Albemarle Supervisors encouraged to consider increased funding for capital needs
By Brian Wheeler
Sunday, June 5, 2011
Financial advisers told the Albemarle Board of Supervisors last week that some of their financial plans were actually working against their stated goals. They recommended strategies they said would make new revenues immediately available, including a future tax rate increase, to address some of the $125 million in unmet priority capital needs.
“I was very pleased that there are some small changes in the way we approach our funding that will allow us to make a small step toward the unfunded items in our capital improvement program,” said Ann H. Mallek, board chairwoman.
In recent budgets, Albemarle has gutted its capital budget and put a focus on maintenance projects as opposed to new construction.
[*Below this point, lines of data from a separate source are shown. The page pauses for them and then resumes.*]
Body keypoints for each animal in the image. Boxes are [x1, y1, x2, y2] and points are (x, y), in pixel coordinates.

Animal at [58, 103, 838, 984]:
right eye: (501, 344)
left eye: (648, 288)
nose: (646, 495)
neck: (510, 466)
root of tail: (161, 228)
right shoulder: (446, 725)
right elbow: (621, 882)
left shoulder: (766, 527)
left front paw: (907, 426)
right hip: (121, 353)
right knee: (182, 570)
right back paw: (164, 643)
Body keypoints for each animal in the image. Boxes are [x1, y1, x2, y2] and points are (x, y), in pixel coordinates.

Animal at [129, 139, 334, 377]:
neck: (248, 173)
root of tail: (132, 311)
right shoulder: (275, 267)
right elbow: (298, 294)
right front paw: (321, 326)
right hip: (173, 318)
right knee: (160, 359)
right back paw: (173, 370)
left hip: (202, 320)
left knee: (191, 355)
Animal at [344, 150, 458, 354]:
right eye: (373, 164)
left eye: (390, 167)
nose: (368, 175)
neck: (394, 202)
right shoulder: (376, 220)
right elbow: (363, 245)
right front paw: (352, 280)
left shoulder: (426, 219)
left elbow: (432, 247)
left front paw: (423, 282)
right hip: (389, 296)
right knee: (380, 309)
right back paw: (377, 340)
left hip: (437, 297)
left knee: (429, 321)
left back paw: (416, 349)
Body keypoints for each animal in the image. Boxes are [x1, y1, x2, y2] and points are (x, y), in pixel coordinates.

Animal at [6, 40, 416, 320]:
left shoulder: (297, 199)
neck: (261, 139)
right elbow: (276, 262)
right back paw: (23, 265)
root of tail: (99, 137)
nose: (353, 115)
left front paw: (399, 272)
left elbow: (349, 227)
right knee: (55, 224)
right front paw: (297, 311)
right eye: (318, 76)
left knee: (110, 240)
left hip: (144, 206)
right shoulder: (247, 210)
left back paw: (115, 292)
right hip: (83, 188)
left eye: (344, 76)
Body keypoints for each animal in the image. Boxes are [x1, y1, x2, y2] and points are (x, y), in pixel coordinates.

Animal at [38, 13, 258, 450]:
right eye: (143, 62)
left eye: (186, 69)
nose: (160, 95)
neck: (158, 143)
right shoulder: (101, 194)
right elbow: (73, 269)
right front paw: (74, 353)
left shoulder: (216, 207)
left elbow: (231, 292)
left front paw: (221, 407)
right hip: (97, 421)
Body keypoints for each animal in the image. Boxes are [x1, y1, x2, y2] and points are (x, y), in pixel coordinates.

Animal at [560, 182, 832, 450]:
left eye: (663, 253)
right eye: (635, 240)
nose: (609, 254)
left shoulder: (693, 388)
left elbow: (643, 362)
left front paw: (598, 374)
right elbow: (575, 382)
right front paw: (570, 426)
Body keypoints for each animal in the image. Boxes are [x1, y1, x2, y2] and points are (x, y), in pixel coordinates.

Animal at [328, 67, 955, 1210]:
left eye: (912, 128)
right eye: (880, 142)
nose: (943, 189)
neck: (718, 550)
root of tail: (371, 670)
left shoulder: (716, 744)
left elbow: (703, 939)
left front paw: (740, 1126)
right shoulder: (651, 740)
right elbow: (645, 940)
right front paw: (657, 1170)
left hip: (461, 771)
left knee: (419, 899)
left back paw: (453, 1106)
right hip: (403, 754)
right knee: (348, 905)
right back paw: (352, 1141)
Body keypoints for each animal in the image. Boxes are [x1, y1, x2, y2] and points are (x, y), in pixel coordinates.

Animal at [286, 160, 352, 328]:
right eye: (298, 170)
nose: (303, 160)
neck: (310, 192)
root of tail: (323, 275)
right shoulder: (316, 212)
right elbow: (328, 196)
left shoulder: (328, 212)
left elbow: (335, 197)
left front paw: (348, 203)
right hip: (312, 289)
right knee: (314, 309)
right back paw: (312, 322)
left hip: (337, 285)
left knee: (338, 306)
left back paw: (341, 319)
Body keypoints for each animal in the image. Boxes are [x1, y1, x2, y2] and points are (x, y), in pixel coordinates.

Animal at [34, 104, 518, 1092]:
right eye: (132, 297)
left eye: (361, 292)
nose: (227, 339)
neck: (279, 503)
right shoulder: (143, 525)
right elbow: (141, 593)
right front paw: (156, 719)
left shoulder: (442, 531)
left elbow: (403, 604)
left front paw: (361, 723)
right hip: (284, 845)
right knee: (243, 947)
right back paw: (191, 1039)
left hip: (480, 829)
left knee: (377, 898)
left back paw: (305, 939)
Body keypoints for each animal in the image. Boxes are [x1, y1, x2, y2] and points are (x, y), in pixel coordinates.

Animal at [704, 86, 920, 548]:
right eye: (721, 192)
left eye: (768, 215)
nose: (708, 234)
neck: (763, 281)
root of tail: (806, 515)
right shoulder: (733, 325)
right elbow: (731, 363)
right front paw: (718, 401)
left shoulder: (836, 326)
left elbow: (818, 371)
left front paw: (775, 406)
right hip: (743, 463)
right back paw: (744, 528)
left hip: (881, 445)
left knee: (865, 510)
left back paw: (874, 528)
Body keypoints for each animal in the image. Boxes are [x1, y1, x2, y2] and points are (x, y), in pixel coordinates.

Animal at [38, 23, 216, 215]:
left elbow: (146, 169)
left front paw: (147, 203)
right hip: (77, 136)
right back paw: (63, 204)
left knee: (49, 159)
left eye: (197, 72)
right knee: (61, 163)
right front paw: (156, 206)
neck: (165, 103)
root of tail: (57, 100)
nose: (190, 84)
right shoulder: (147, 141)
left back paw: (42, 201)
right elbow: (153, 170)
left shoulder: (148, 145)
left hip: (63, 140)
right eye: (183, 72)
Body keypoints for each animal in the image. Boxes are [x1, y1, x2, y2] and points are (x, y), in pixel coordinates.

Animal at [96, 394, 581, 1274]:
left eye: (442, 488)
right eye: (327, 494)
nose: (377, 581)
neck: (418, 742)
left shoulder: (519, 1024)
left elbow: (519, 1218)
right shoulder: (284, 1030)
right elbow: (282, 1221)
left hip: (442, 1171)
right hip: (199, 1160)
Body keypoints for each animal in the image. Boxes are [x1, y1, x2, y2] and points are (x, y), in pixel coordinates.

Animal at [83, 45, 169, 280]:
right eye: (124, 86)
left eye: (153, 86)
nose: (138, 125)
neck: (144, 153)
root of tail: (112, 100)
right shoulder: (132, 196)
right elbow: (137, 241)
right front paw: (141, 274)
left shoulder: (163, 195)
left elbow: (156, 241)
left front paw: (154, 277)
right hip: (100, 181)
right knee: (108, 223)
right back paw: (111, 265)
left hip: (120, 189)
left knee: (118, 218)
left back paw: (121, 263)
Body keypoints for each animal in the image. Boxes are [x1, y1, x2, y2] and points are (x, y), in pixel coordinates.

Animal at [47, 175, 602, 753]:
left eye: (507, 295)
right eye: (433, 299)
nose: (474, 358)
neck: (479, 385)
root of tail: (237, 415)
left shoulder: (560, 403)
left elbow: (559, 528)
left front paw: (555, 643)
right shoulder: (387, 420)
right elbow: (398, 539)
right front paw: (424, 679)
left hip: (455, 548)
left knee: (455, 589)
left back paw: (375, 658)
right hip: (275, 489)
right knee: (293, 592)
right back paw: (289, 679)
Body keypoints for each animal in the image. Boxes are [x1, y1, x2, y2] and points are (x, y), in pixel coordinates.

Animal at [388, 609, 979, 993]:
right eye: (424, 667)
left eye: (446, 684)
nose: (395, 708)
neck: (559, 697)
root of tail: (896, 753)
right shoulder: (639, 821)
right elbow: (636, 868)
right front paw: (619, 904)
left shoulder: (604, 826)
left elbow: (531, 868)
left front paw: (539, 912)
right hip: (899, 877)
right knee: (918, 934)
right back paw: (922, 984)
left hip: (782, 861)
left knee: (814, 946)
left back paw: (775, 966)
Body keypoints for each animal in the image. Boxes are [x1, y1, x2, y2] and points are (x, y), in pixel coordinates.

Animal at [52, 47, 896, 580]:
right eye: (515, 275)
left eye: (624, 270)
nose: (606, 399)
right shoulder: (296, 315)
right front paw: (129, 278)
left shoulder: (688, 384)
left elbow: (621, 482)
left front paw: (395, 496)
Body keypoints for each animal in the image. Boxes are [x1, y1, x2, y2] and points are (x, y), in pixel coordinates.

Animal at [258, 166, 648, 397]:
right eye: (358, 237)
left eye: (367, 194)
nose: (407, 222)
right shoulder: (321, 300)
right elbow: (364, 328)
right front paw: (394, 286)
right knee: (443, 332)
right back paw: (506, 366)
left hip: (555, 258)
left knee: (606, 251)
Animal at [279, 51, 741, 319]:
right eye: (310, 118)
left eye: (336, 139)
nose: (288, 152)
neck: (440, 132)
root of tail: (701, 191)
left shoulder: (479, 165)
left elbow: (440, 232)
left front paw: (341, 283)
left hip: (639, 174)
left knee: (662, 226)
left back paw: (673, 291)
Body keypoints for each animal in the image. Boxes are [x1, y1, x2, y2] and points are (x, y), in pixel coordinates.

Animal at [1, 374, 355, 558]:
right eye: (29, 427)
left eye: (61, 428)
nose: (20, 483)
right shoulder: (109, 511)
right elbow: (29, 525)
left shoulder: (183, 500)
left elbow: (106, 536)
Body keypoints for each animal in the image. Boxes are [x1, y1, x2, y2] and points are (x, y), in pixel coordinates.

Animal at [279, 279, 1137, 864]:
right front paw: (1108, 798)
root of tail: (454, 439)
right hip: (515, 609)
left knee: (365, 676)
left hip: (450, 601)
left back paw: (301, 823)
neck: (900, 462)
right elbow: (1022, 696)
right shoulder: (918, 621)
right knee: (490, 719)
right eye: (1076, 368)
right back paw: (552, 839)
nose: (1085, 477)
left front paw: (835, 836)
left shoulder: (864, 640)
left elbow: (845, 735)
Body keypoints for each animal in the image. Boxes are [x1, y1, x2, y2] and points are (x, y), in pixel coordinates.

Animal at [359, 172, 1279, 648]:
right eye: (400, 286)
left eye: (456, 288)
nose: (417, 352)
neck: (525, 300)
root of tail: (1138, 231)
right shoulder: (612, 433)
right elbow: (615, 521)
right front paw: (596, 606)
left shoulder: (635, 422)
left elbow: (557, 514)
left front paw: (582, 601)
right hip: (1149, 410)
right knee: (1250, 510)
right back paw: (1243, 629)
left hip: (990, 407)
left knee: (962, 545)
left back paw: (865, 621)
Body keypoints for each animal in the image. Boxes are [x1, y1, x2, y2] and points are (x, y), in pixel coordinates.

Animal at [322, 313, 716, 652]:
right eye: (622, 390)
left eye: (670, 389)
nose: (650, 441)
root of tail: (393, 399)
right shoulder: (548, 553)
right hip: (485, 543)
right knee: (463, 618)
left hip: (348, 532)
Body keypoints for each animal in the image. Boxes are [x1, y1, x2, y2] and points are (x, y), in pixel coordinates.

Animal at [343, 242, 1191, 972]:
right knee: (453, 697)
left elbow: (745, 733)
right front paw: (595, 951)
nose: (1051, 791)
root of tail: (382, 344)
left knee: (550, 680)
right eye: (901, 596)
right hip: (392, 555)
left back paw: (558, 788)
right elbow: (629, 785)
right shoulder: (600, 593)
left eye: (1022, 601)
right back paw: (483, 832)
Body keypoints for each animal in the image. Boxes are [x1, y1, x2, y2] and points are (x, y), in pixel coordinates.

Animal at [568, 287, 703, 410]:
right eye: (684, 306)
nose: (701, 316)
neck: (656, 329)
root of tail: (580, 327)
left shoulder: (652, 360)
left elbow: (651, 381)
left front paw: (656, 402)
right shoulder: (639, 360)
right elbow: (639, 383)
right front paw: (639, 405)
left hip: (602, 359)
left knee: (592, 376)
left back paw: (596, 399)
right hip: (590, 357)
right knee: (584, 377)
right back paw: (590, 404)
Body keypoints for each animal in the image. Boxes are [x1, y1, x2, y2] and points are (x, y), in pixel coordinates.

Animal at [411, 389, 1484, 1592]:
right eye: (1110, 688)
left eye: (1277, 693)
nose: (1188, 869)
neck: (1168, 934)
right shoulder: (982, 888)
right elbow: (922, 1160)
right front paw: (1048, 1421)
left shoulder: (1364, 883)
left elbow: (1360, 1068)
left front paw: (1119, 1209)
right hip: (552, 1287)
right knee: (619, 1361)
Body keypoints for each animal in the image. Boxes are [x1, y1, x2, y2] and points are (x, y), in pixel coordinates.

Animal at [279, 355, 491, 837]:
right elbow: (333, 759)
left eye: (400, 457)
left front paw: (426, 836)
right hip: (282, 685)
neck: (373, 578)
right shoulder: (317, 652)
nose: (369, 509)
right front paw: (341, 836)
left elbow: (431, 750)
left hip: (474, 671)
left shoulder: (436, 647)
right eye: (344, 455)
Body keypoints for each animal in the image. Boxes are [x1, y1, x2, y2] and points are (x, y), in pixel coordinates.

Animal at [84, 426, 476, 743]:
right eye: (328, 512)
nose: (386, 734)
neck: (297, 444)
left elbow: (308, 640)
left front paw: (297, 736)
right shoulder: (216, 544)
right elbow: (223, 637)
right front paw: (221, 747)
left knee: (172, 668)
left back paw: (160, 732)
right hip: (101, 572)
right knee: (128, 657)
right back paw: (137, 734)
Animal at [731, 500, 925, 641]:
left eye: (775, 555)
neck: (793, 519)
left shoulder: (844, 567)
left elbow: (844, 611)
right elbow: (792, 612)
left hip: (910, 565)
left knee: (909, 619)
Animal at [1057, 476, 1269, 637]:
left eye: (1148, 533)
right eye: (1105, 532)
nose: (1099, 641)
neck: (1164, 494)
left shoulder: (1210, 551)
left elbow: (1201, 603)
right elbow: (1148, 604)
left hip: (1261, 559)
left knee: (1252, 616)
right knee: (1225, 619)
While Davenport & Co. recommended some new funding strategies, the board decided to take a wait-and-see approach and factor the firm’s recommendations into its regular capital budget process later this fall.
County Executive Tom Foley told the board at a meeting Thursday that Davenport’s assessment created an opportunity for them to move the capital budget in a new direction, particularly as they head into a strategic planning retreat on June 30.
“Our real purpose today is to talk about the long-term issues rather than to figure out what specific project we can get finished tomorrow,” Foley said. “It’s to see if you all want to take a different direction than we have taken over the last two to three years.”
Bill Letteri, Albemarle’s assistant county executive for finance and management, told the board that absent new direction, county staff would start the next capital plan assuming only maintenance items would be funded again.
“I think we’d probably all agree that a maintenance-only program really isn’t what we think a long-term capital program should look like,” Letteri said. “We do know eventually we are going to have to build schools, we are going to have to build fire stations, and we are going to have to build roads.”
David Rose, a senior vice president with Davenport & Co, said he had evaluated Albemarle’s $200 million in unmet capital needs and its investments in maintaining existing infrastructure.
“What has been somewhat sobering about that $200 million of needs is that about $75 million … is really going [toward] maintenance needs,” Rose said. “Those are really ‘have to’s’ if you are going to continue to keep this county at the pristine level that you expect of a AAA [credit rating] county — that’s a benchmark of places that people want to go and look to as doing things right.”
“We have a pretty good level of maintenance program right now we feel is sustainable,” Foley said. “But it’s not more than the industry standard.”
Rose said Davenport’s first recommendation was to refinance and restructure existing debt to take advantage of Albemarle’s AAA credit rating and a “currently favorable construction market.”
“We can responsibly, without raising the tax burden, we can add immediately $10 million to your capital program,” Rose said.
Supervisors were receptive to this recommendation and directed staff to factor this revenue into the next capital budget process, which will begin later this summer and lead to a joint meeting in December with the School Board to review the budget recommendations.
Second, Davenport recommended that Albemarle relax some of its debt policies, which it projected could make $111 million available in new debt capacity during 2017-2021.
“We are going to recommend … creation of a policy that talks about what is prudent in terms of how fast we pay down our debts,” Rose said. “You are almost working counter to what you are trying to do [by] deferring and pushing a lot of absolute critical needs … at a time when you could have done them cost effectively and not exacerbate the tax rate burden.”
Davenport’s third proposal received only mixed support from the supervisors. That was a recommendation to dedicate the equivalent of a 3-cent real estate property tax rate increase toward capital needs.
“That translates to about $60 million of additional capital projects,” Rose said. “That could occur immediately, or you could do that three years from now, or five years from now.”
Supervisor Dennis S. Rooker suggested the capital planning committee evaluate multiple scenarios to take into account Davenport’s recommendations.
“I think it would be fruitful for the [CIP committee to consider having] 2 cents of additional [revenue] available for capital — that could come just from growth in revenues, that could come from a tax increase if we voted to do it,” Rooker said. “What priority projects would emerge?”
“When we sit down to vote on the tax rate, I want to make sure we have the best information,” Rooker added.
The board directed Foley to develop two approaches in the next 10-year capital plan. One will feature a maintenance-only capital budget with an additional $10 million for priority projects, and a second will add a hypothetical 2-cent tax rate increase in future years.